Noch ist das Shoppingcenter in Rümlang ZH etwas verwaist, als die Gruppe, bestehend aus zehn Kindern zwischen 10 und 14 Jahren und einer Mama, auf die erste Etage zusteuert. Hier befindet sich das Flip Lab, eine neue Trampolinhalle mit rund 120 Sprungplattformen und Ausblick auf den Flughafen Zürich. Dessen Anflug- und Abflugpisten sind gerade mal gut zwei Kilometer entfernt. Na dann, guten Flug, Kinder!
«Die Verletzungsgefahr ist nicht gerade unerheblich.»
Pasha Antonov, Instruktor
Aber bevor die Kids zu ihren Höhenflügen auf den Trampolinen ansetzen, gilt es, einige Regeln zu befolgen: Ohrschmuck sowie Ringe müssen abgelegt und rutschfeste Socken angezogen werden. Es folgt ein kurzes Aufwärmtraining mit Pasha Antonov, 36. Der Instruktor im Flip Lab, ursprünglich ein ausgebildeter Balletttänzer, überwacht mit scharfem Blick die Kinder, die wie «Gumpibälle» durch die 3000 Quadratmeter grosse Halle spicken. «Wichtig ist, dass die Besucher ihre Körperspannung und ihren Gleichgewichtssinn richtig einschätzen können», so Antonov. «Sonst ist die Verletzungsgefahr nicht gerade unerheblich.»

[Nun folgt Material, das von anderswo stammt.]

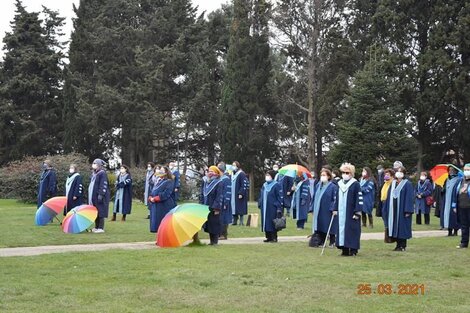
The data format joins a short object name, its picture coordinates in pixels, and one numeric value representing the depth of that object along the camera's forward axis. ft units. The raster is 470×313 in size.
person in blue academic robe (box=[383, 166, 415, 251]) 48.73
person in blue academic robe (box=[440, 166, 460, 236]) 63.10
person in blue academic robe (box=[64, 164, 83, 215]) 63.77
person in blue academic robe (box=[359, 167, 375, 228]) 65.10
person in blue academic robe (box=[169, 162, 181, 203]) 74.24
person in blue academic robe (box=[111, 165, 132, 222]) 74.79
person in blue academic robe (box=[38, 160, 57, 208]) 73.61
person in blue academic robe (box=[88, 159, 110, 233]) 60.03
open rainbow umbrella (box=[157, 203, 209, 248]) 46.85
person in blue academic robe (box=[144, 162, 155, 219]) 80.39
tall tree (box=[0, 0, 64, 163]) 167.63
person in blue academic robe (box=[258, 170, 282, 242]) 54.80
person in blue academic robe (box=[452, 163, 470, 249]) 50.08
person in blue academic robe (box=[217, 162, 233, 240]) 52.54
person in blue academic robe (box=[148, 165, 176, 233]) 55.36
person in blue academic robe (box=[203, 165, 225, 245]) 50.62
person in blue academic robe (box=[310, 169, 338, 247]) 50.31
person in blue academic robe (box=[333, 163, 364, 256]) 44.93
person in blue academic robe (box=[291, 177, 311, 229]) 71.90
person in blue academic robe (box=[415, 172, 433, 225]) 79.36
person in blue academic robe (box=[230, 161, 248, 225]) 72.59
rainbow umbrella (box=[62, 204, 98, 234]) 57.67
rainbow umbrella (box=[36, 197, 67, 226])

Nichtsdestotrotz: Trampolinspringen ist derzeit schwer angesagt. Es trifft den Nerv der Zeit. Überall spriessen Hallen aus dem Boden wie Ranunkeln im Frühling. Im letzten August eröffnete das Bounce Lab in Belp BE, im November das Rümlanger Flip Lab, zwei Monate später die Jump Factory in Münchenstein BL. Und diesen Herbst soll der Jumping Dome in Rohrbach BE seine Tore öffnen. «Die Mischung aus Spiel und Sport, Adrenalin und Wettkampf macht es so attraktiv», sagt Pasha. «Ausserdem werden dabei kleinste Muskelpartien beansprucht, und man verbrennt dreimal so viele Kalorien wie beim Joggen.»
Und dann gibt es noch die TV-Event-Shows wie «Ninja Warrior», «Ultimate Beastmaster» oder «Big Bounce», die auch ihr Übriges dazutun. Im Flip Lab gibts darum nicht nur Trampoline, sondern auch einen Base-Ninja-Parcour und eine Big-Bounce-Strecke. Und auf diese rasen die Kids gerade zu.
Die Mission auf der etwa 150 Meter langen Strecke verlangt, über imposante Hindernisse höher, schneller und weiter zu springen als die Gegner. Viertklässler Ilja, 10, drückt am Start den roten Buzzer. Die Zeit läuft. Eine Sekunde, zwei Sekunden, drei Sekunden. Ilja flitzt über die Hindernisse, als gäbs keine Schwerkraft. Er hüpft, hopst, springt und hechtet zurück zum Buzzer. Stopp! 33,4 Sekunden. Nicht schlecht, das Ergebnis!
«Der mobile Medienkonsum bewirkt Haltungsschäden, die sich beim Springen bemerkbar machen.»
Pasha Antonov, Instruktor
Seine Mutter Franziska Langegger, 47, beobachtet derweil im kleinen Bistro auf der Galerie die muntere Szenerie. Bis vor einem Jahr hat sie mit ihrer Familie in Hongkong gelebt. Dort haben ihre drei Kinder Ilja und die Schwestern Allegra, 12, und Vega, 13, solche Hallen kennen- und lieben gelernt. Und freuen sich umso mehr, dass es auch in der Nähe von Zürich eine gibt. Der Eintritt kostet 26 Franken pro Kind und Stunde. Zwei Stunden Spielspass sind dabei die oberste Grenze, denn nach gut 45 Minuten Nonstop-Springen sind die Kids ziemlich ausgepowert. Einigen zwickt es sogar im Rücken. «Daran ist das Handy schuld», sagt Pasha Antonov. «Der mobile Medienkonsum bewirkt Haltungsschäden.»
Doch in dieser Halle ist das Handy für einmal kein Thema. Hier wollen die Kinder der Schwerkraft ein Schnippchen schlagen und einfach mal fliegen. So wie die Flugzeuge auf der andern Strassenseite.